Voor een aantal maatwerkvoorzieningen is een maximale eigen bijdrage vastgesteld. Deze maximale eigen bijdragen zijn opgenomen in onderstaande tabel.

 

  •  Maatwerkvoorziening

    Maximale eigen bijdrage

    Schoon en leefbaar huis

    € 30 per week

    Persoonlijke ondersteuning

    € 15 per uur

  

Hoofdstuk 5: Aanvullende regels

 

Artikel 8. Afschrijvingstermijnen

Bij vervanging van maatwerkondersteuning worden de afschrijvingstermijnen gehanteerd zoals zijn opgenomen in de raamovereenkomsten met de leveranciers.
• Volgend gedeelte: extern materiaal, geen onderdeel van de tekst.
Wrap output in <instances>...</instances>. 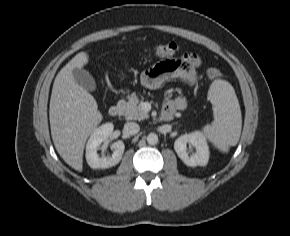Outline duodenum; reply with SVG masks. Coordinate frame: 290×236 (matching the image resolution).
Masks as SVG:
<instances>
[{"mask_svg":"<svg viewBox=\"0 0 290 236\" xmlns=\"http://www.w3.org/2000/svg\"><path fill=\"white\" fill-rule=\"evenodd\" d=\"M123 108L121 105L115 104L109 108V115L111 117H118L122 114ZM174 115L173 110L162 111V118L164 120H170Z\"/></svg>","mask_w":290,"mask_h":236,"instance_id":"duodenum-1","label":"duodenum"}]
</instances>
Voor overige voorzieningen worden bij vervanging van maatwerkondersteuning onderstaande afschrijvingstermijnen gehanteerd.

 

  • Soort voorziening

    Afschrijvingstermijn

    Woonvoorziening in de vorm van aanpassingen aan badkamer/toilet

    360 maanden (30 jaar)

    Woonvoorziening in de vorm van aanpassingen aan keuken

    240 maanden (20 jaar)

    Bedrag

    Afschrijvingstermijn

    Overige voorzieningen tot en met € 500

    24 maanden (2 jaar)

    Overige voorzieningen tot en met € 1.000

    60 maanden (5 jaar)

    Overige voorzieningen tot en met € 5.000

    120 maanden (10 jaar)

    Overige voorzieningen tot en met € 10.000

    180 maanden (15 jaar)

    Overige voorzieningen vanaf € 10.000

    240 maanden (20 jaar)

 

De hierboven genoemde afschrijvingstermijnen worden ook meegenomen in de beoordeling van nieuwe aanvragen voor woonvoorzieningen. Dit wil zeggen dat we bij de toekenning en het vaststellen van de hoogte van de vergoeding, rekening kunnen houden met de afschrijvingstermijn en de algemeen gebruikelijke levensduur. Een badkamer of keuken die toe is aan vervanging, hoeft niet geheel op kosten van de Wmo aangepast te worden. Dit zal altijd beoordeelt worden in het grotere geheel, waarbij alle factoren die van belang zijn meegenomen worden. Bovenstaande houdt in dat we (onafhankelijk of de woningaanpassing voorzienbaar was) rekening kunnen houden met de afschrijvingstermijn ofwel de algemeen gebruikelijke levensduur.

 

Artikel 9. Inwerkingtreding en citeertitel

Dit besluit wordt aangehaald als: Besluit maatschappelijke ondersteuning en jeugdhulp gemeente Heusden 2018.

 

Dit besluit treedt in werking op 1 januari 2018.

 

Met de inwerkingtreding van dit besluit komt het Besluit Wmo en jeugdhulp 2017, vastgesteld op 22 december 2015, te vervallen.